Sono 65 i migranti accolti a Venegono Inferiore (Varese) negli spazi dell’Istituto Superiore Don Milani. Sono giovani – nessuno supera i trent’anni – , richiedenti asilo, desiderano lavorare. Giunti in Italia, dopo aver soggiornato per un breve periodo a Bresso (Milano), sono stati il motore di un’importante operazione di solidarietà che il Comune, unico su tutta la Provincia, ha avviato schierandosi immediatamente in prima fila nell’accoglienza ai migranti che stanno giungendo sulle coste italiane. Venegono, dunque, dà prova di grande capacità organizzativa e spirito di accoglienza nel collocare alla gestione della quotidianità di questo Centro di accoglienza temporaneo le proprie migliori forze volontarie. Non esiste infatti retribuzione per coloro che ogni giorno, da tutta la Provincia, sono impegnati su diverse turnazioni nella gestione del Campo, dalla distribuzione dei pasti a quella del vestiario. Ma l’impegno più importante, come raccontano, è il sostegno umano che si riserva a queste persone agli esordi del loro processo di integrazione. Così, tra infinite partite di calcio e momenti di lavoro per il buon funzionamento di questo neonato microcosmo, mediatori culturali arginano col loro operato il divario linguistico che inevitabilmente si crea in contesti di questo tipo. Dall’altro lato della struttura, insegnanti di italiano offrono gratuitamente il proprio tempo per trasmettere ai ragazzi le frasi di cui si ipotizza avranno più bisogno. Come ti chiami? Da dove vieni? Ho fame. Che ore sono? Ripetono e ripetono. E l’integrazione comincia. I rapporti si fanno meno diffidenti e, a poco a poco, permettono lo schiudersi delle storie di questi ragazzi

Il loro viaggio è iniziato molto lontano, in Senegal, in Mali, in Sierra Leone, in Bangladesh. Molti di loro hanno nomi difficili da pronunciare. Altrettanti, quei nomi, vorrebbero lasciarli indietro, abbandonarli ad un capitolo chiuso al di là del mare. Molti sognavano l’Italia, molti altri sognano il nord Europa. Un futuro diverso da quello di guerra e fame è naturalmente obiettivo comune, magari proprio là dove parenti e amici partiti prima di loro si sono già stabiliti da alcuni anni. Difficile tentare di fare il salto, compiere uno sforzo di identità e “mettersi nei panni” di chi giunge segnato dalla miseria sulle nostre coste. Tante volte ci ripetiamo – quasi il luogo comune di chi auspica l’accoglienza – che anche noi italiani siamo stati migranti, che anche noi abbiamo conosciuto la povertà e l’indifferenza. Che anche i nostri bisnonni non conoscevano l’inglese quando sbarcavano negli Stati Uniti, o lo spagnolo quando approdavano sulle coste argentine. Ma spesso lo sforzo di comprensione non riesce a colmare nella sua pienezza il gap delle differenze, soprattutto culturali. E allora, probabilmente, è proprio dalla cultura, dalla cultura delle differenze, che bisogna ricominciare a costruire le vite di questi migranti, e, in parallelo, le nostre che li contemplino. Un cammino non certo facile, soprattutto se basato su un processo di integrazione che non sia unidirezionale e che consenta a entrambe le parti di conservare il nucleo fondamentale della propria identità.
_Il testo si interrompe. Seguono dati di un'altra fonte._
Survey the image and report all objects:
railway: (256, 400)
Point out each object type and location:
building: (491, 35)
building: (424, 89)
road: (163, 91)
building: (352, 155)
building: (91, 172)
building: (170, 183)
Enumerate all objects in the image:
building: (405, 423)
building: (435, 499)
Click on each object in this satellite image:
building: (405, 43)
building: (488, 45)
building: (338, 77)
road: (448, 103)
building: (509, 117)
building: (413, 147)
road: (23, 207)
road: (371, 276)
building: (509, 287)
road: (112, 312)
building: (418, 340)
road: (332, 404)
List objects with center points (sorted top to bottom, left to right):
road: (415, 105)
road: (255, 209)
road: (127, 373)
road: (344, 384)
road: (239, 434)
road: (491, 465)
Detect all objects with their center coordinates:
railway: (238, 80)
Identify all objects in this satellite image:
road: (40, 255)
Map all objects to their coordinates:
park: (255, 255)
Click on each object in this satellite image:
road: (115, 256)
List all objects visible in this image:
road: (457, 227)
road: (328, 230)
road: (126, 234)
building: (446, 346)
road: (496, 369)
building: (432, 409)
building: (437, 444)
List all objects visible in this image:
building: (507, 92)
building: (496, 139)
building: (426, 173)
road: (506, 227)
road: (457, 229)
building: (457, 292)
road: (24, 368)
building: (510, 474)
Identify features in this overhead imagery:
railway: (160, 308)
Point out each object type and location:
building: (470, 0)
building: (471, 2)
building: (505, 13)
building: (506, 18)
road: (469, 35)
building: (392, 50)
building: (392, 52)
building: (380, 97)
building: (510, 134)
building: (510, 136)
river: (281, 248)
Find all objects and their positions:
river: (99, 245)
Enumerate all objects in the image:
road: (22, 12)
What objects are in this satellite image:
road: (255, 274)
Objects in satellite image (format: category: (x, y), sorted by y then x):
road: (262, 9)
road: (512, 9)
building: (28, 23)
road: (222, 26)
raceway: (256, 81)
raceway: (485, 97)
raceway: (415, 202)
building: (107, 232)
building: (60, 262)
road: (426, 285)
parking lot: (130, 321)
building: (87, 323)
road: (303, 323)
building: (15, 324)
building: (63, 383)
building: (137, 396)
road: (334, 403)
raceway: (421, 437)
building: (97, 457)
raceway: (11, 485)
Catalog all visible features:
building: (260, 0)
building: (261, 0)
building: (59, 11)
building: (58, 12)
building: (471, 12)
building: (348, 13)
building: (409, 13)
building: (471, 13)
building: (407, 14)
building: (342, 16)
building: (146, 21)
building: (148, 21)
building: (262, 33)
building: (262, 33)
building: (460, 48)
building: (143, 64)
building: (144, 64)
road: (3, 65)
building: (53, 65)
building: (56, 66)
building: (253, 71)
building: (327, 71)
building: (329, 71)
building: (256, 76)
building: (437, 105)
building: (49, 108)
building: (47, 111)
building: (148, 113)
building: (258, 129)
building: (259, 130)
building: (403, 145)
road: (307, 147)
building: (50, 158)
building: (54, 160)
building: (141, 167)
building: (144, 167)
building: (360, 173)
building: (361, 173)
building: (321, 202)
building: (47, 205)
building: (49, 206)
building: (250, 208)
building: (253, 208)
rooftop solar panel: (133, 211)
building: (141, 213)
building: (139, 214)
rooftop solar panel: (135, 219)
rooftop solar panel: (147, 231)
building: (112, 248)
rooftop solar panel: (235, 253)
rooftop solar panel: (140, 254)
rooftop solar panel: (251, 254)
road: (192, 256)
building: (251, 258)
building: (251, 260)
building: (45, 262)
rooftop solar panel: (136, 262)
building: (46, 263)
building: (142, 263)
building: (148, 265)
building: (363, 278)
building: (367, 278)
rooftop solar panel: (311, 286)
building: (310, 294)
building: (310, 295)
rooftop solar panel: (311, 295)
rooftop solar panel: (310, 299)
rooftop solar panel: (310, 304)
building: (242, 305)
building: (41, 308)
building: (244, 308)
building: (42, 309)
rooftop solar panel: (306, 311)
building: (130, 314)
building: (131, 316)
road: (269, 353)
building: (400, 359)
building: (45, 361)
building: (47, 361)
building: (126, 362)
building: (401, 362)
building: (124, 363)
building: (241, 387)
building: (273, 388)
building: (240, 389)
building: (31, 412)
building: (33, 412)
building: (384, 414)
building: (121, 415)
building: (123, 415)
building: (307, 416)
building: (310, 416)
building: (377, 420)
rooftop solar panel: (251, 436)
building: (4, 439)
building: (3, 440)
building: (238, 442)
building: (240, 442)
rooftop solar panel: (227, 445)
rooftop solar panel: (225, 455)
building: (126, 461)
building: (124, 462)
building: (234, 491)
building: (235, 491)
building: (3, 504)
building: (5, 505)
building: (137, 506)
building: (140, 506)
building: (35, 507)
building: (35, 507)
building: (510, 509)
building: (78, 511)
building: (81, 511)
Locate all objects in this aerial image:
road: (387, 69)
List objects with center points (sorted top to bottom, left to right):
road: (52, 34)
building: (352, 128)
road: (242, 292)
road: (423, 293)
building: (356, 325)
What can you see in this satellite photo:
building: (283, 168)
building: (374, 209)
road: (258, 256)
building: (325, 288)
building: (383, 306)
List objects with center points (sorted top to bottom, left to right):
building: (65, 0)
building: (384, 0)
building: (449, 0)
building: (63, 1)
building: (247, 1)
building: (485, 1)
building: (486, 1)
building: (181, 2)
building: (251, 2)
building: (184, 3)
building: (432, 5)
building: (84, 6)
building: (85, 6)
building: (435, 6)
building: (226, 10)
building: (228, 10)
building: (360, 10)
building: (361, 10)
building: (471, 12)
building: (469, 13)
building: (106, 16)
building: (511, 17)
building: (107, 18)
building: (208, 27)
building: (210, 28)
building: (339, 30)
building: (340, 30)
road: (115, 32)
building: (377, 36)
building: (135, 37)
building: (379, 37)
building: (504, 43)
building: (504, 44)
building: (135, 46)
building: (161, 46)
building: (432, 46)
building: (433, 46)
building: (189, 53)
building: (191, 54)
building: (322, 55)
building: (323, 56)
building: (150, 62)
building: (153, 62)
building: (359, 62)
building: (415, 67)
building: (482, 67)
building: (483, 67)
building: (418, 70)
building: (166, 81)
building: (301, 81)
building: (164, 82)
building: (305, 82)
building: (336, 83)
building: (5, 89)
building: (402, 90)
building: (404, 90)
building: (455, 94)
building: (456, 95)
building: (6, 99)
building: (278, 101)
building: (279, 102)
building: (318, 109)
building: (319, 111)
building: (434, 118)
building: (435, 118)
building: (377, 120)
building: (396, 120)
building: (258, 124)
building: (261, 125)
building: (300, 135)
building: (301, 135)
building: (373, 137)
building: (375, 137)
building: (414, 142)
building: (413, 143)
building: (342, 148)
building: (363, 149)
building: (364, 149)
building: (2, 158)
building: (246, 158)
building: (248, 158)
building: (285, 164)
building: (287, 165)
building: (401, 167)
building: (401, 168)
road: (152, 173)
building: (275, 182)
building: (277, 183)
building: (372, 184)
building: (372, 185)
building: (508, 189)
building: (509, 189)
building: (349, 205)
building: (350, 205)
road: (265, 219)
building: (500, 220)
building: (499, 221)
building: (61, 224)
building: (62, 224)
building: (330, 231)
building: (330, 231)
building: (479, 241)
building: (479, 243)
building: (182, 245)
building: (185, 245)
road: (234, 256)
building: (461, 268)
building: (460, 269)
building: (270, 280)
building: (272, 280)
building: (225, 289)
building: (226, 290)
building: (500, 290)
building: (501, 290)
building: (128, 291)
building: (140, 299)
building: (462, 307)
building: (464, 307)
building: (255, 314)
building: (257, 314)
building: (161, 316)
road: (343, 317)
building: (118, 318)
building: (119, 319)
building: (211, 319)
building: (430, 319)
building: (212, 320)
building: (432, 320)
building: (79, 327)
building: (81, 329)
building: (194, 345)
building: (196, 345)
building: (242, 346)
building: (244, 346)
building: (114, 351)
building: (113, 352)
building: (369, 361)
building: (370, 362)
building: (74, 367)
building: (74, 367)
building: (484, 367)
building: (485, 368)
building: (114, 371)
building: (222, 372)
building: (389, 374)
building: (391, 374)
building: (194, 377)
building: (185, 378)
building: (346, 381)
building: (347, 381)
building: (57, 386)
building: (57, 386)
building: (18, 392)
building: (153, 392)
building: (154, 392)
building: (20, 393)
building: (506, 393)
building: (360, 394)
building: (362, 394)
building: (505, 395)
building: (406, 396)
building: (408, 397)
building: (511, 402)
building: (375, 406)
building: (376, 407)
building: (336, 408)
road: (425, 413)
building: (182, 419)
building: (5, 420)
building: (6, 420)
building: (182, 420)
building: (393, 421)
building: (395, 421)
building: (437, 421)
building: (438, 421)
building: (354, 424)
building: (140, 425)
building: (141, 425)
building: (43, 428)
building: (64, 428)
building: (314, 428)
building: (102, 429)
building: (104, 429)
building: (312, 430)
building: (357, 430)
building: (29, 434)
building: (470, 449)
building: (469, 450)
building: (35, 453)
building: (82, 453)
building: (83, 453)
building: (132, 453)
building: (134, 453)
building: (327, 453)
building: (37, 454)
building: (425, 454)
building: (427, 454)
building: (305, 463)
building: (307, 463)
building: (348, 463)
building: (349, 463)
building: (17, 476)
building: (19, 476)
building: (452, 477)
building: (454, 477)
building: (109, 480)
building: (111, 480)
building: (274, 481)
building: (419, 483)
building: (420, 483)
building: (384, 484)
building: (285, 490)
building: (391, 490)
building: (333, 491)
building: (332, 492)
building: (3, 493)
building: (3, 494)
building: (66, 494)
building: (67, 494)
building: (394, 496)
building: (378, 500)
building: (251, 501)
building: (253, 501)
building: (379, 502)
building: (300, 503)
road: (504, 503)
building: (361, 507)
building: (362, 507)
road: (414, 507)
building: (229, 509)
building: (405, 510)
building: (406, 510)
Vale forse la pena ricordare le parole con cui Mohamed Ba, scrittore migrante di origine senegalese, riscriveva ne “Il tempo dalla mia parte” i Dieci Comandamenti alla base della cultura occidentale conferendo loro una nuova valenza, nella direzione dell’integrazione: «Non avere altro io all’infuori di te; Non nominare la nazionalità degli altri invano; Non testimoniare sulla cultura degli altri se non ne sai niente o per sentito dire; Non imporre la tua cultura agli altri, confrontati con loro; Non rubare la parola ai nuovi compagni, impara ad ascoltare; Onora la memoria dei nonni, dei fondatori della tua città, e raccontala ai nuovi compagni; Onora e rispetta le culture e le loro feste presenti nella tua città; Non desiderare solo la tua cultura, rischi la solitudine e l’arretratezza mentale; Non desiderare solo la cultura degli altri perché rischi di far morire la tua; e Non uccidere le differenze culturali perché sono la bellezza dell’umanità». Che tale miracolo stia accadendo così vicino a noi?